When it comes to protection from government agencies, Mailfence has a transparency report. Since the start of the service, it has had 43 requests for information and it provided user information in 27 of those cases.
Privacy is a tricky subject, and Mailfence is caught in the middle of its own messiness. Data collection still happens, even if Mailfence isn’t sharing that data with other sources. We know secure email services can get by with a lot less — Tutanota is a good example of that — so with Mailfence, we’re left asking, “why?”

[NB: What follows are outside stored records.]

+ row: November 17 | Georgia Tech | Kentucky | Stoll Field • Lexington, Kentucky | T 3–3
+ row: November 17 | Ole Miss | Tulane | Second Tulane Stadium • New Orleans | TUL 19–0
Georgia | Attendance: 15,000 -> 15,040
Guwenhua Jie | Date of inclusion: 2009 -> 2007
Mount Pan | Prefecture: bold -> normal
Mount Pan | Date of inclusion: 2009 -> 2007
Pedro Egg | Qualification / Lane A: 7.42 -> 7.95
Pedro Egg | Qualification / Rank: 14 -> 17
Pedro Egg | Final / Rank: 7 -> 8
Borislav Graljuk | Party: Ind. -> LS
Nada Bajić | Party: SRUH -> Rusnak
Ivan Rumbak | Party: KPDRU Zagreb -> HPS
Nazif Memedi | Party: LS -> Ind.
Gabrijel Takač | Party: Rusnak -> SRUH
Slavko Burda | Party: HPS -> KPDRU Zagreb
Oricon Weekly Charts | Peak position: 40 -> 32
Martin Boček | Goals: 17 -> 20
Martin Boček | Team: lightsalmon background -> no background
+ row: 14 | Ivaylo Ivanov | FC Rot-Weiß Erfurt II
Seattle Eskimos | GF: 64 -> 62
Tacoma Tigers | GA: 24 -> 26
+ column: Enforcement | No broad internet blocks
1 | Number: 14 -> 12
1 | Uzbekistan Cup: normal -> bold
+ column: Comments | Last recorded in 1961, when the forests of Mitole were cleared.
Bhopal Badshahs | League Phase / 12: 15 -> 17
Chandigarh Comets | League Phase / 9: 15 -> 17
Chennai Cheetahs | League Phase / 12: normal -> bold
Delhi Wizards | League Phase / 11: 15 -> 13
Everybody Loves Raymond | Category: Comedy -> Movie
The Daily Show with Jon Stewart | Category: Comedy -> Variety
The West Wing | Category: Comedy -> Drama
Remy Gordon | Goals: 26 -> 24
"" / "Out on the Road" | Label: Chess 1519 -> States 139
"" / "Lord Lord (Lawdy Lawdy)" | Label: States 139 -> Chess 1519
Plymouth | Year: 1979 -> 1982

Belgium is part of the 14 eyes, and although that’s not a telltale mark of a privacy-unfriendly service, it does raise a few eyebrows. We trust Mailfence, given its multiple decades as a service. The fact that it sticks on the privacy point so much is strange, though, especially when there are other email providers that collect less data.
The Verdict
Mailfence gets a lot right from, from top-notch encryption to a robust list of features. For us, it comes down to the email clients and the fact that Mailfence isn’t open source. Those are two glaring issues on an otherwise excellent service. As long as you’re willing to use a third-party email client, though, Mailfence is a home run.
What did you think of this Mailfence review? Are you going to sign up for a free account? Let us know in the comments below and, as always, thanks for reading.
Mailfence FAQ
Does Mailfence Have an App?
No, Mailfence doesn’t have an app. Free users can only access their email through the web application. Paying subscribers have the option to use external email services with a wide range of protocols, including POP, IMAP and SMTP.
Is Mailfence Secure?
Mailfence uses OpenPGP, which provides end-to-end encryption. Messages are encrypted locally on your device before being transmitted over a TLS tunnel. For decades, this has been the standard for encrypted email, making Mailfence a secure service.